びっくり目を見開いたり、つんとそっぽを向いたり。
そしてそれは死神さんも同じこと。
これまたただの頭蓋骨なのに、胸を張ったり小首をかしげたりとほんの些細な仕草で得意げに見えたり、顔をしかめたり、微笑んだりしているように見えるから不思議です。
じっと、手にとって見つめれば見つめるほど、二人がまるで十代の少女のよう。
例えば『赤毛のアン』のアンとダイアナみたいな。
挿絵の画法はおそらくコラージュで線など印象はかなり固いのに、豊かで愛らしく、とても柔らかな時間が流れているように感じます。
ぎこちないけれど友情めいた二人のやりとりにほのぼのとするけれど、白い背景の深い奥底に何か冷たいものが横たわっていて、『その時』がだんだんと近付いていく。
やがて、快活だったアヒルさんは次第に動きが鈍くなり、雪の舞う日に「寒い」と言う。
”『すこし、あたためてくれる?』"
(本文引用)
アヒルさんと死神さんの時間が終わりました。
死神さんはそうっとアヒルさんをあの世へ送り出す。
二人の思い出も全て、手向けたチューリップと一緒に流れていくのをずっと見送って話が終わります。
”『いのちとは、こういうものなのです』"
(本文引用)
奥付の前に、もう一枚挿絵があります。
大切な場面だと思うので是非ご覧ください。
彼女は、いつ、いかなる時もそこにいる。
そして、それは忌むべきものではなく、近しい友のような、空気のような、当たり前のものなのだ。
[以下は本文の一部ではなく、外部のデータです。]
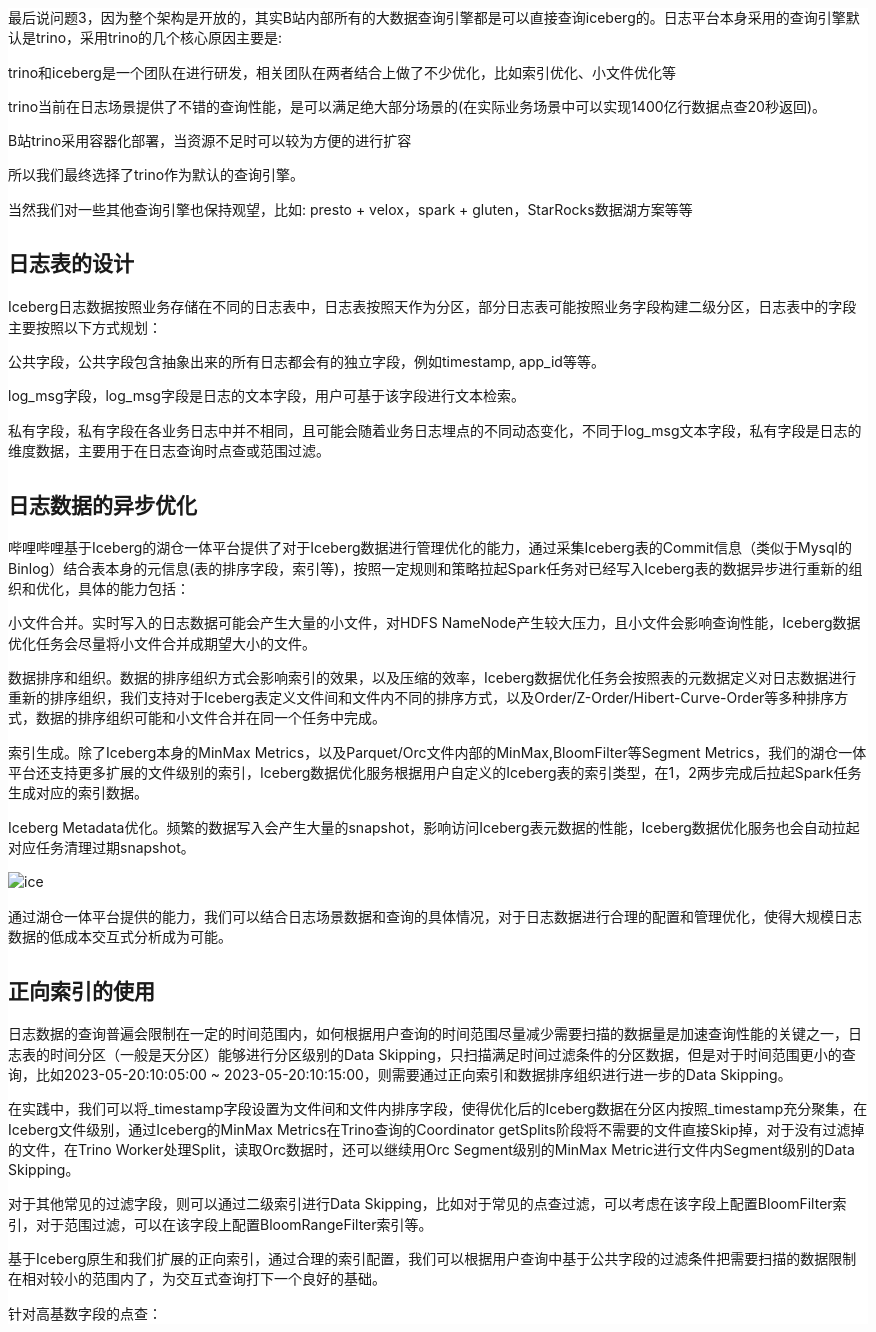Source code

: 最后说问题3，因为整个架构是开放的，其实B站内部所有的大数据查询引擎都是可以直接查询iceberg的。日志平台本身采用的查询引擎默认是trino，采用trino的几个核心原因主要是:

trino和iceberg是一个团队在进行研发，相关团队在两者结合上做了不少优化，比如索引优化、小文件优化等

trino当前在日志场景提供了不错的查询性能，是可以满足绝大部分场景的(在实际业务场景中可以实现1400亿行数据点查20秒返回)。

B站trino采用容器化部署，当资源不足时可以较为方便的进行扩容

所以我们最终选择了trino作为默认的查询引擎。

当然我们对一些其他查询引擎也保持观望，比如: presto + velox，spark + gluten，StarRocks数据湖方案等等 

## 日志表的设计

Iceberg日志数据按照业务存储在不同的日志表中，日志表按照天作为分区，部分日志表可能按照业务字段构建二级分区，日志表中的字段主要按照以下方式规划：

公共字段，公共字段包含抽象出来的所有日志都会有的独立字段，例如timestamp, app_id等等。

log_msg字段，log_msg字段是日志的文本字段，用户可基于该字段进行文本检索。

私有字段，私有字段在各业务日志中并不相同，且可能会随着业务日志埋点的不同动态变化，不同于log_msg文本字段，私有字段是日志的维度数据，主要用于在日志查询时点查或范围过滤。 

## 日志数据的异步优化

哔哩哔哩基于Iceberg的湖仓一体平台提供了对于Iceberg数据进行管理优化的能力，通过采集Iceberg表的Commit信息（类似于Mysql的Binlog）结合表本身的元信息(表的排序字段，索引等)，按照一定规则和策略拉起Spark任务对已经写入Iceberg表的数据异步进行重新的组织和优化，具体的能力包括：

小文件合并。实时写入的日志数据可能会产生大量的小文件，对HDFS NameNode产生较大压力，且小文件会影响查询性能，Iceberg数据优化任务会尽量将小文件合并成期望大小的文件。

数据排序和组织。数据的排序组织方式会影响索引的效果，以及压缩的效率，Iceberg数据优化任务会按照表的元数据定义对日志数据进行重新的排序组织，我们支持对于Iceberg表定义文件间和文件内不同的排序方式，以及Order/Z-Order/Hibert-Curve-Order等多种排序方式，数据的排序组织可能和小文件合并在同一个任务中完成。

索引生成。除了Iceberg本身的MinMax Metrics，以及Parquet/Orc文件内部的MinMax,BloomFilter等Segment Metrics，我们的湖仓一体平台还支持更多扩展的文件级别的索引，Iceberg数据优化服务根据用户自定义的Iceberg表的索引类型，在1，2两步完成后拉起Spark任务生成对应的索引数据。

Iceberg Metadata优化。频繁的数据写入会产生大量的snapshot，影响访问Iceberg表元数据的性能，Iceberg数据优化服务也会自动拉起对应任务清理过期snapshot。 

![ice](https://i0.hdslb.com/bfs/article/cdb5a836cbf8db6eeb2fbb2eb1b2c07c747f95ba.png@!web-article-pic.avif)

通过湖仓一体平台提供的能力，我们可以结合日志场景数据和查询的具体情况，对于日志数据进行合理的配置和管理优化，使得大规模日志数据的低成本交互式分析成为可能。 

## 正向索引的使用

日志数据的查询普遍会限制在一定的时间范围内，如何根据用户查询的时间范围尽量减少需要扫描的数据量是加速查询性能的关键之一，日志表的时间分区（一般是天分区）能够进行分区级别的Data Skipping，只扫描满足时间过滤条件的分区数据，但是对于时间范围更小的查询，比如2023-05-20:10:05:00 ~ 2023-05-20:10:15:00，则需要通过正向索引和数据排序组织进行进一步的Data Skipping。

在实践中，我们可以将_timestamp字段设置为文件间和文件内排序字段，使得优化后的Iceberg数据在分区内按照_timestamp充分聚集，在Iceberg文件级别，通过Iceberg的MinMax Metrics在Trino查询的Coordinator getSplits阶段将不需要的文件直接Skip掉，对于没有过滤掉的文件，在Trino Worker处理Split，读取Orc数据时，还可以继续用Orc Segment级别的MinMax Metric进行文件内Segment级别的Data Skipping。

对于其他常见的过滤字段，则可以通过二级索引进行Data Skipping，比如对于常见的点查过滤，可以考虑在该字段上配置BloomFilter索引，对于范围过滤，可以在该字段上配置BloomRangeFilter索引等。

基于Iceberg原生和我们扩展的正向索引，通过合理的索引配置，我们可以根据用户查询中基于公共字段的过滤条件把需要扫描的数据限制在相对较小的范围内了，为交互式查询打下一个良好的基础。

针对高基数字段的点查：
それを、たんたんとした文章とそぎ落とされた挿絵によってあらわしています。
押しつけがましいことは一切無く。
ただそれは存在するのだと、静かに語りかけてくるこの作品は、ヴォルフ・エァルブルッフの代表作と言って良いのではないかと思います。
死が優しい友であると言い切るには辛いことが現実には多々あるでしょう。
しかし、心の片隅に『いのちとは、こういうものなのだ』という言葉が存在していれば。
それも少し、怖くなくなる気がするのです。